What to produce
When you copy the material below, keep every line exact and leave each picture out.

Recorded data
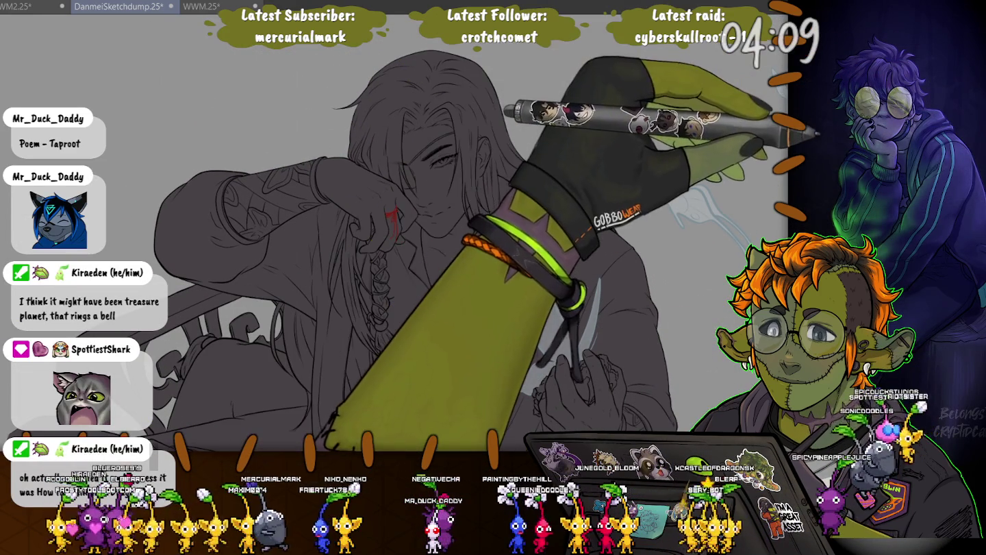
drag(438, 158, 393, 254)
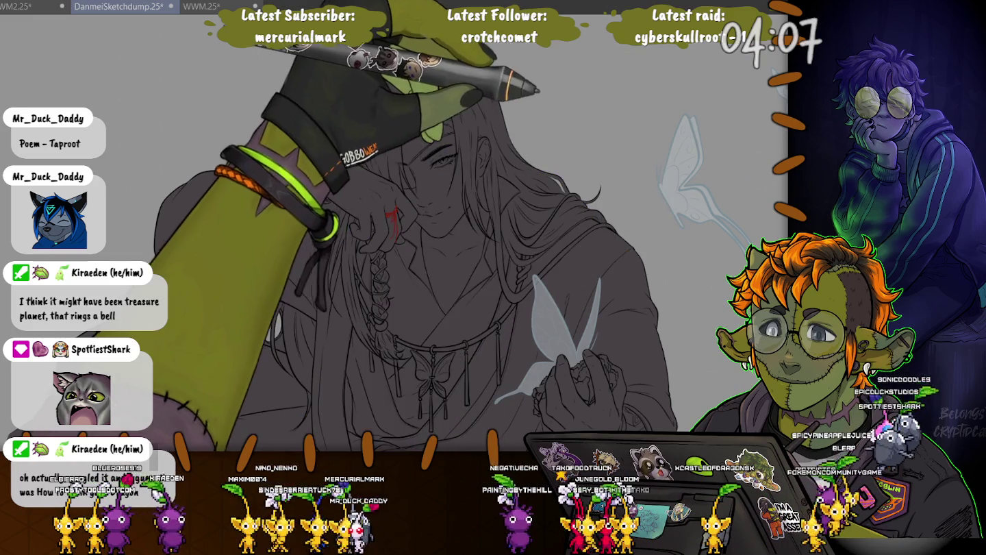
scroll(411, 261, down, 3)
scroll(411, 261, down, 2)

Solution for this problem
drag(438, 158, 393, 254)
scroll(411, 261, down, 3)
scroll(411, 261, down, 2)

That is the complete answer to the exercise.